Pour sa part, Josep Borrell a déjà été clair lundi avec ses déclarations sur les « larges désaccords » entre Bruxelles et Ankara. « La situation est loin d'être idéale. La Libye, la Syrie, l'immigration et aussi l'extraction du gaz en Méditerranée ont besoin de plus de dialogue », a expliqué M. Borrell. « Le but de la visite n'était pas de conclure un accord concret, mais de mesurer la température, de partager les préoccupations, mais il était clair pour les deux parties qu'il existe de larges désaccords », a déclaré le chef de la politique étrangère de l'UE, sans oublier que le dialogue est nécessaire entre les parties.

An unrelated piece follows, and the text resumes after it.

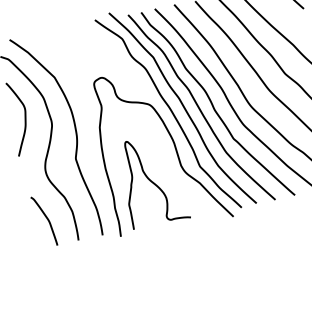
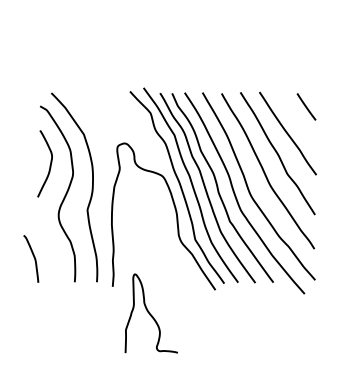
curve: (152, 180) -> (150, 313), moved
curve: (46, 219) -> (33, 257), moved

Le haut représentant diplomatique de l'UE a réitéré le soutien total de l'UE à la position chypriote dans le conflit sur la délimitation de la zone économique exclusive maritime à l'ouest de l'île, où Nicosie et Ankara revendiquent toutes deux des droits. « Dans certains cas, il doit y avoir des négociations bilatérales et dans d'autres, comme à Chypre, elles doivent être plus que bilatérales, mais il est clair que l'UE soutient la Grèce et Chypre », a-t-il déclaré. « La solution est d'éviter tout type de provocation et de négocier selon le droit maritime, qui a des interprétations différentes, mais l'UE soutient l'interprétation grecque et chypriote », a déclaré M. Borrell.
Quant à la question brûlante de la Libye et de la Syrie, Josep Borrell l'a également abordée lors de sa rencontre ultérieure avec le ministre turc de la défense, Hulusi Akar. « Le cessez-le-feu en Syrie est très faible, mais il semble que le coronavirus ait également réduit l'activité militaire. La Turquie doit garder la frontière ouverte afin que l'aide humanitaire puisse continuer à être envoyée à des centaines de milliers de personnes », a déclaré M. Borrell.
En ce qui concerne la Libye, il a souligné que le soutien militaire turc au Premier ministre Fayez Sarraj, premier ministre de GNA reconnu par l'UE et les Nations unies (ONU), « a inversé la situation » de la guerre civile, dans laquelle le maréchal Khalifa Haftar tente de contrôler le territoire.
Concernant le récent incident naval en Méditerranée, au cours duquel, selon l'exécutif français, des navires de guerre turcs ont menacé une frégate française qui tentait d'inspecter un navire soupçonné de violer l'embargo sur les armes à destination de la Libye, M. Borrell a déclaré que le Akar lui avait expliqué la version turque, affirmant que de tels événements sont « inacceptables » parmi les membres de l'OTAN.